Despite the warmth of their voices, the brothers’ relationship grew increasingly strained as their careers progressed. Their radio hits dwindled as the 1960s wore on, and the two struggled with addiction. Don was hospitalized after overdosing on sleeping pills while the couple were touring Europe in 1962.

A decade later, after nearly 20 years on the road together, their long-standing tensions peaked. Phil broke his guitar and stormed backstage during a performance at Knott’s Berry Farm in Buena Park, Calif., In 1973, leaving Don to complete the set and announce the duo’s breakup.

“The Everly Brothers died 10 years ago,” he told the audience, marking the end of an era.

Isaac Donald Everly was born February 1, 1937 in Brownie, Ky, not quite two years before his brother. Their mother, Margaret, and their father, Ike, a former coal miner, played country music in the South and Midwest before moving the family to Shenandoah, Iowa, in 1944. Shortly after arriving there- low, “Little Donnie” and “Baby Boy Phil”, then aged 8 and 6, made their professional debuts on a local radio station, KMA.

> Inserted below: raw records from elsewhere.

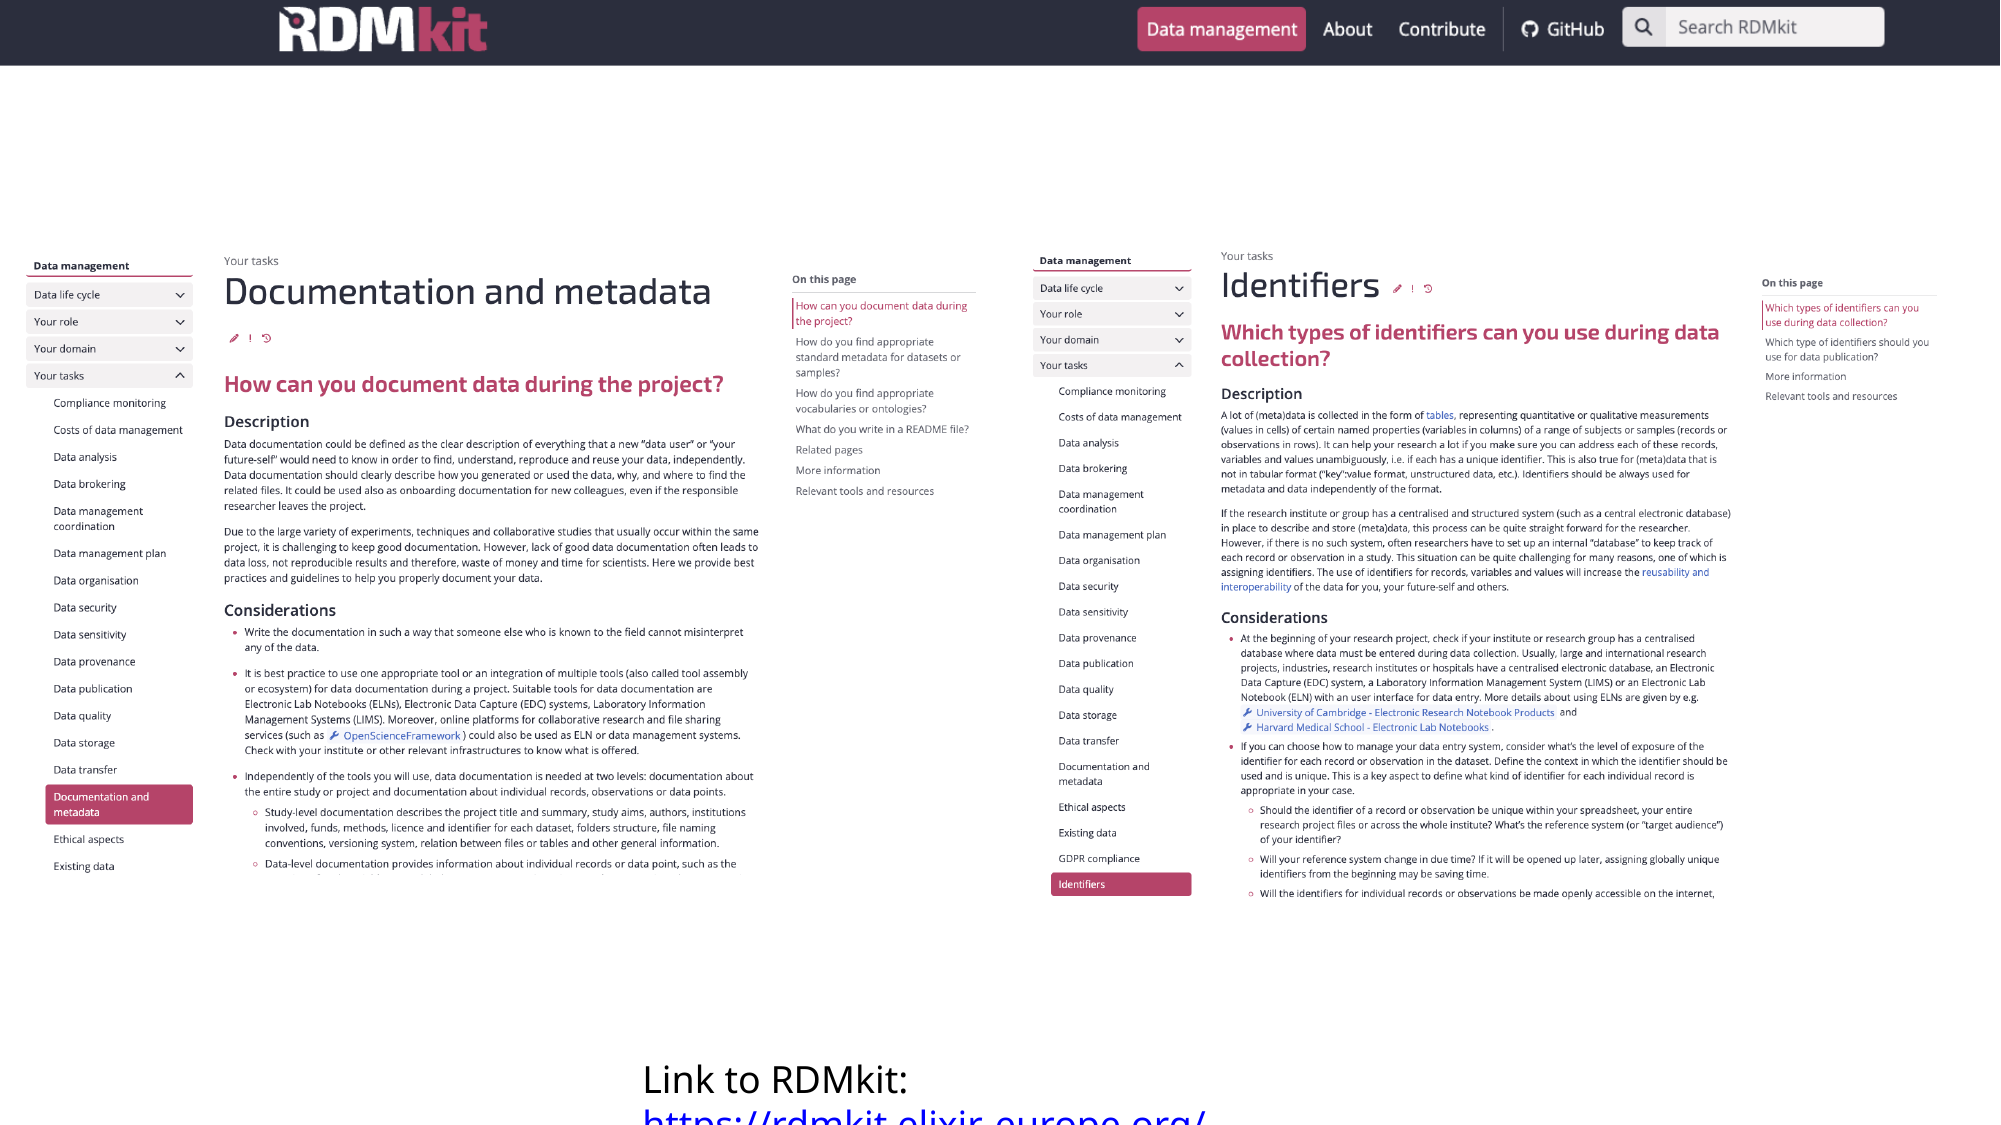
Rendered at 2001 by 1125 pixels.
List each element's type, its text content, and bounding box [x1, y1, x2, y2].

picture [1022, 248, 1940, 903]
text_box Link to RDMkit: https://rdmkit.elixir-europe.org/ [627, 1048, 1428, 1125]
picture [15, 248, 979, 875]
picture [0, 0, 2000, 69]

The family continued to perform on radio in Indiana and Tennessee before moving to Nashville in 1955, when the now teenage Everly brothers were hired as songwriters by the Acuff publishing house. Pink. Two years later, Acuff-Rose’s Wesley Rose would help them secure a recording deal with Cadence Records, an independent label in New York City, with which they had their first success as artists.